Aden (ANTARA News) - Orang-orang bersenjata menembak mati seorang perwira intelijen Yaman, Kamis, di Mukalla, sebuah ibu kota provinsi dimana militan terkait Al Qaida menguasai singkat markas militer dan melakukan penyanderaan pekan lalu, kata satu sumber keamanan.
Orang-orang yang naik sepeda-motor melepaskan tujuh tembakan ke arah Kolonel Abdullah al-Tamimi di daerah Fuah, yang menewaskannya di lokasi kejadian, dan mereka kemudian melarikan diri, kata sumber itu, lapor AFP.
Mukalla adalah ibu kota provinsi Hadramawt, Yaman selatan, dan merupakan kota pelabuhan utama.
Pada 30 September, orang-orang bersenjata dari kelompok Ansar al-Sharia yang terkait dengan Al Qaida menguasai sebuah markas militer di sana setelah penyerang bom bunuh diri menabrakkan mobilnya ke pintu gerbang.
Militer segera merebut kembali sebagian besar bangunan itu, kecuali lantai paling atas, dimana militan menyandera sejumlah prajurit.
Beberapa hari kemudian, pasukan menyerang lantai atas itu dalam operasi yang kata pemerintah menewaskan seluruh orang bersenjata dan sejumlah sandera.
Puluhan aparat keamanan dan militer dibunuh dalam dua tahun terakhir di Yaman, banyak diantaranya akibat ledakan bom yang dipasang di mobil mereka atau ditembak oleh penyerang berkendaraan, yang sering dituduhkan pada Al Qaida Yaman dan sekutunya.
Militan Al Qaida memperkuat keberadaan mereka di kawasan tersebut, dengan memanfaatkan melemahnya pemerintah pusat akibat pemberontakan anti-pemerintah yang meletus pada Januari 2011 yang akhirnya melengserkan Presiden Ali Abdullah Saleh.
Ofensif pasukan Yaman yang diluncurkan pada Mei 2011 berhasil menghalau militan Al Qaida dari sejumlah kota dan desa di wilayah selatan dan timur yang selama lebih dari setahun mereka kuasai.
Meski melemah, jaringan teror itu masih bisa melancarkan serangan-serangan terhadap sasaran militer dan polisi.
Yaman adalah negara leluhur almarhum pemimpin Al Qaida Osama bin Laden dan hingga kini masih menghadapi kekerasan separatis di wilayah utara dan selatan.
Yaman Utara dan Yaman Selatan secara resmi bersatu membentuk Republik Yaman pada 1990 namun banyak pihak di wilayah selatan, yang menjadi tempat sebagian besar minyak Yaman, mengatakan bahwa orang utara menggunakan penyatuan itu untuk menguasai sumber-sumber alam dan mendiskriminasi mereka.

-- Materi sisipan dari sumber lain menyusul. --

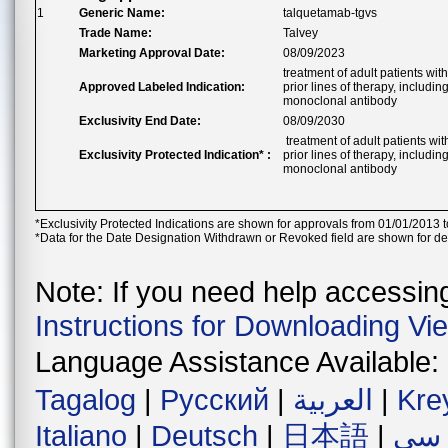
1
Generic Name:
talquetamab-tgvs
Trade Name:
Talvey
Marketing Approval Date:
08/09/2023
treatment of adult patients wi
Approved Labeled Indication:
prior lines of therapy, inclu
monoclonal antibody
Exclusivity End Date:
08/09/2030
treatment of adult patients wi
Exclusivity Protected Indication* :
prior lines of therapy, inclu
monoclonal antibody
*Exclusivity Protected Indications are shown for approvals from 01/01/2013 t
*Data for the Date Designation Withdrawn or Revoked field are shown for de
Note: If you need help accessing 
Instructions for Downloading Vi
Language Assistance Available:
Tagalog
|
Русский
|
العربية
|
Kre
Italiano
|
Deutsch
|
日本語
|
فار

Negara-negara Barat, khususnya AS, semakin khawatir atas ancaman ekstrimisme di Yaman, termasuk kegiatan Al Qaida di Semenanjung Arab (AQAP).
AS ingin presiden baru Yaman, yang berkuasa setelah protes terhadap pendahulunya membuat militer negara itu terpecah menjadi kelompok-kelompok yang bertikai, menyatukan angkatan bersenjata dan menggunakan mereka untuk memerangi kelompok militan itu.
Militan melancarkan gelombang serangan sejak mantan Presiden Ali Abdullah Saleh pada Februari 2012 menyerahkan kekuasaan kepada wakilnya, Abd-Rabbu Mansour Hadi, yang telah berjanji menumpas Al Qaida.